Quando se lhe pergunta de que forma ocupa os tempos de lazer, Xanana pára, olha o interlocutor e devolve a pergunta: “Tempo de lazer? O que é isso? Gostaria de perceber o que é isso”. Quando chega a casa, a cerca de 21 quilómetros da capital, em Laulara, Xanana reconhece que está tão cheio de problemas que procura dar toda a atenção que pode aos filhos: Alexandre (6 anos de idade), Kay Olok (3) e Daniel (1).
Desportista na juventude – ocupou a posição de guarda-redes na Académica de Timor -, Xanana Gusmão lamenta também não ter mais tempo para praticar desporto. Confessa-se benfiquista e acompanha com todo o interesse a época desportiva da equipa em que pontuou, na década de 60 e 70, Eusébio da Silva Ferreira.

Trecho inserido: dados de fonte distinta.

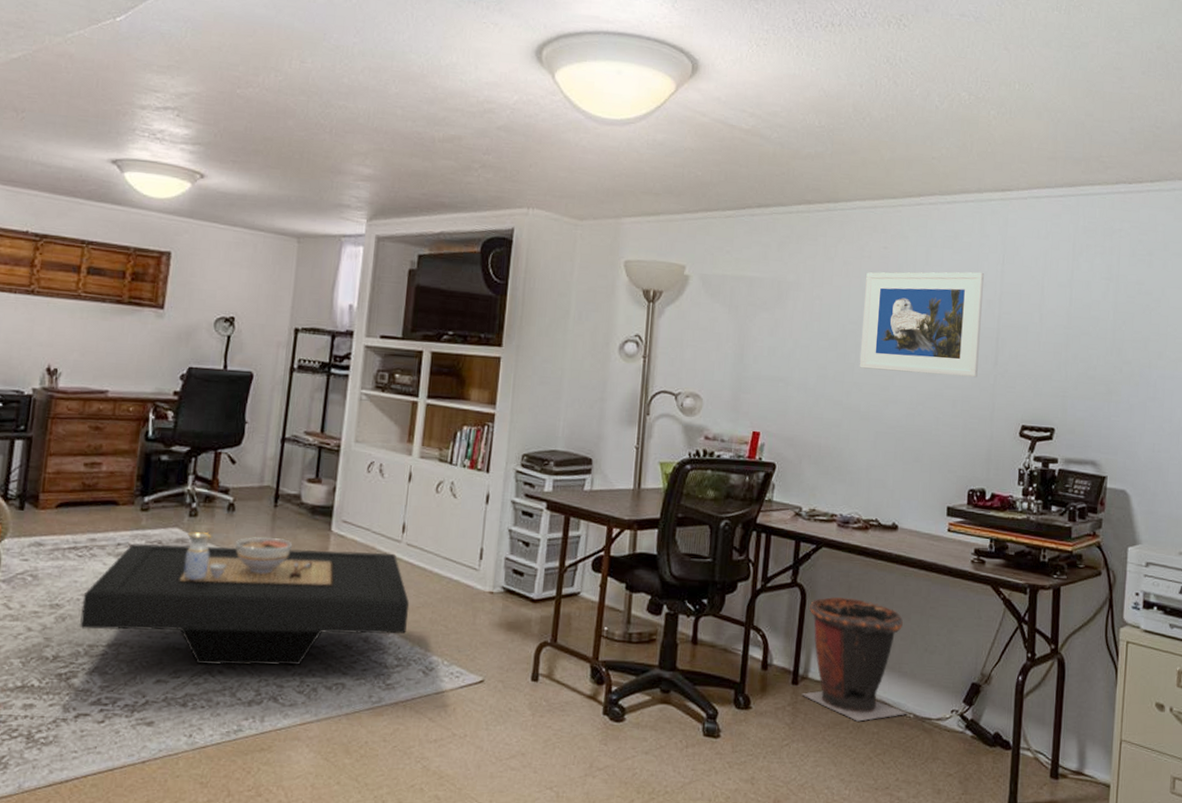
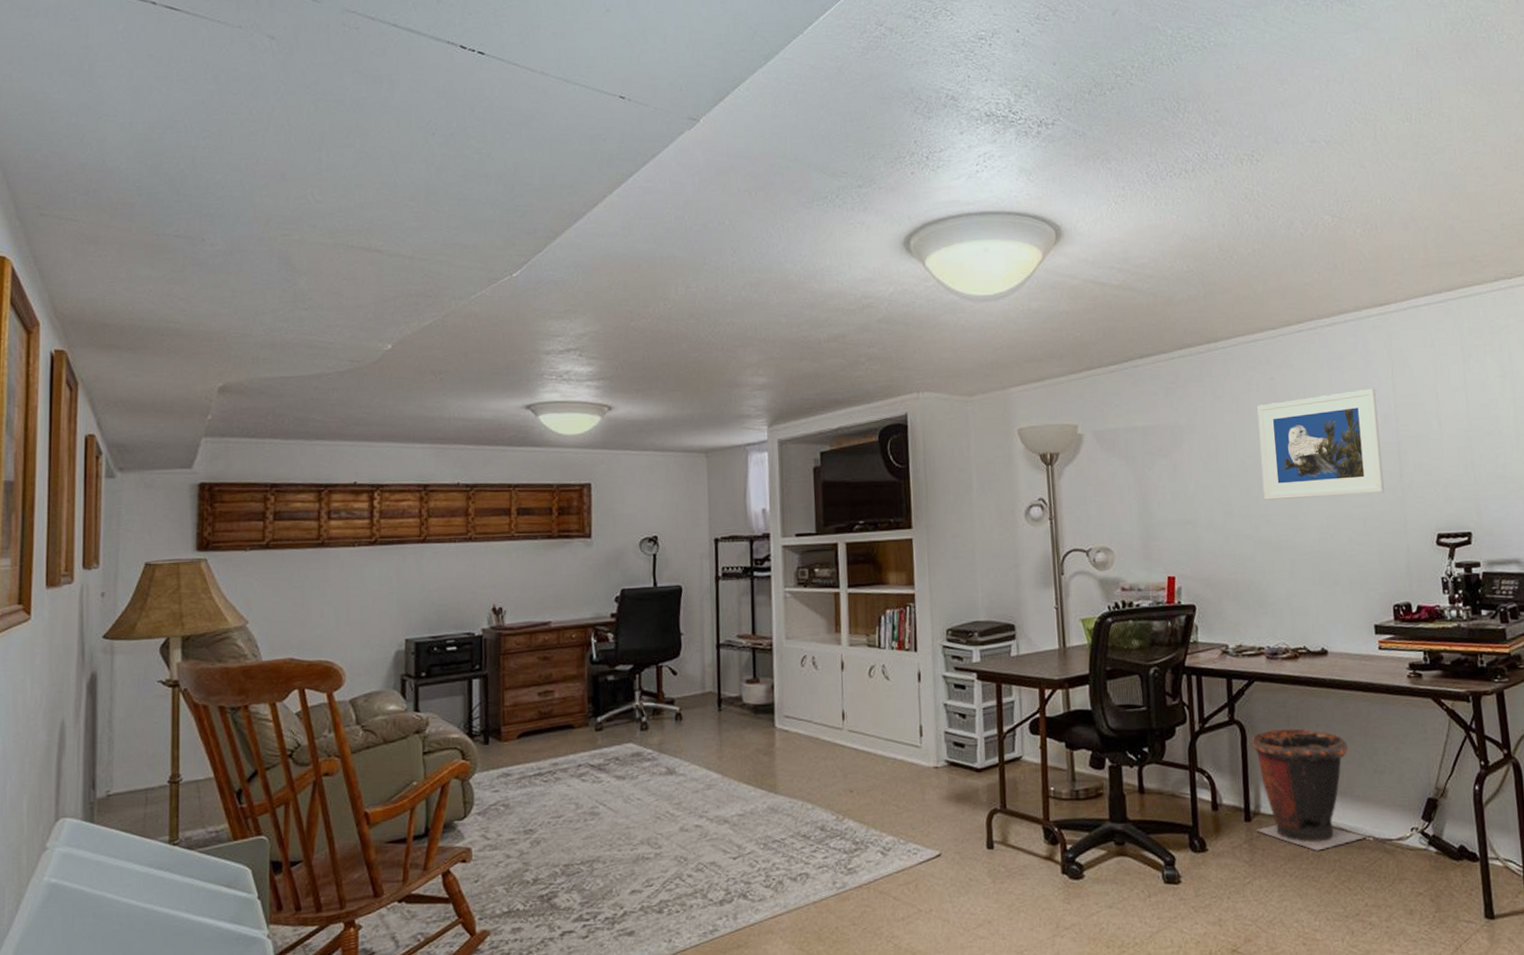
coffee table: present [79,531,410,666] -> none [553,740,860,872]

Desde 1975 que está no centro dos acontecimentos que dizem respeito a Timor-Leste. Antes, em Abril de 1974, iniciou uma carreira de jornalista, tendo ingressado nos quadros do único jornal então existente no território, a “Voz de Timor”. Aderiu à FRETILIN nesse mesmo ano e mais tarde tornou-se vice-secretário do Departamento de Informação do partido. A invasão indonésia apanha-o em Maliana, perto da fronteira, e nos anos seguintes, com a progressiva decapitação da liderança partidária, sendo um dos poucos sobreviventes, Xanana Gusmão chama a si a reorganização da resistência.

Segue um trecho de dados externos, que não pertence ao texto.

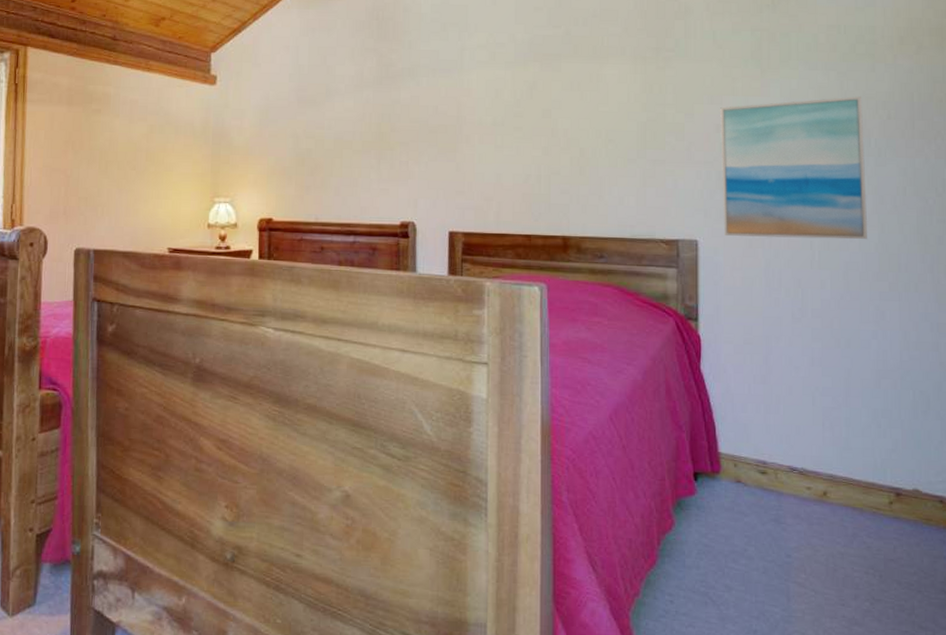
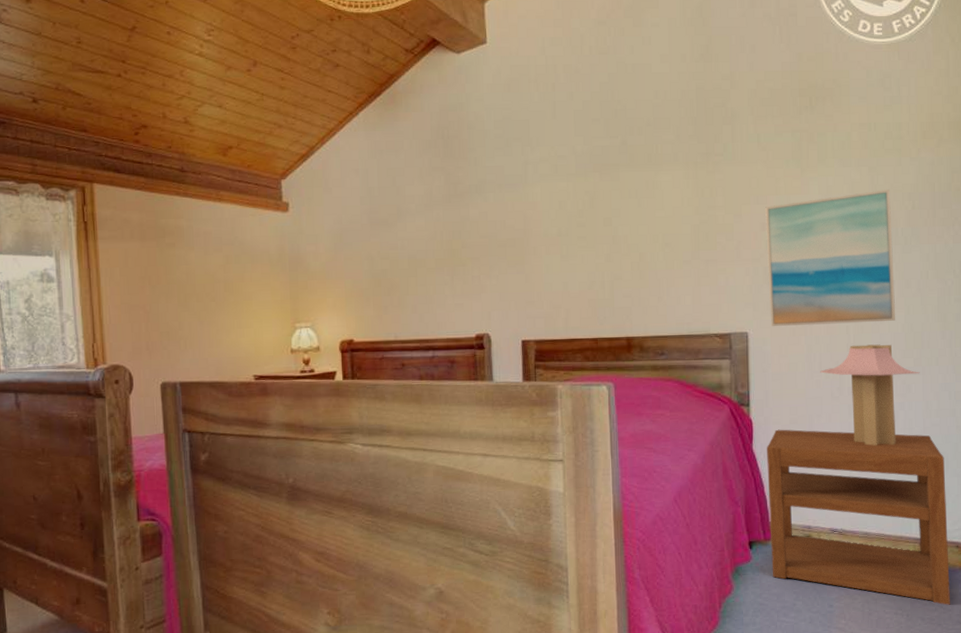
nightstand: none [717,349,933,570] -> present [767,429,950,605]
table lamp: none [779,262,896,377] -> present [820,344,920,446]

Capturado em Novembro de 1992, julgado e condenado à pena de prisão perpétua, posteriormente comutada em 20 anos de cadeia, Xanana Gusmão revela-se um homem de excepção. Tendo aparentemente cedido a pressões indonésias, logra inverter o rumo dos acontecimentos e denuncia o carácter genocida da invasão e da ocupação.
Finalmente, a 7 de Setembro de 1999, na sequência de enormes pressões internacionais, Xanana Gusmão sai da prisão. Símbolo da luta pela liberdade, também pinta e escreve poesia, cultivando um talento já reconhecido em 1975, quando os acontecimentos o obrigaram a suspender a carreira jornalística.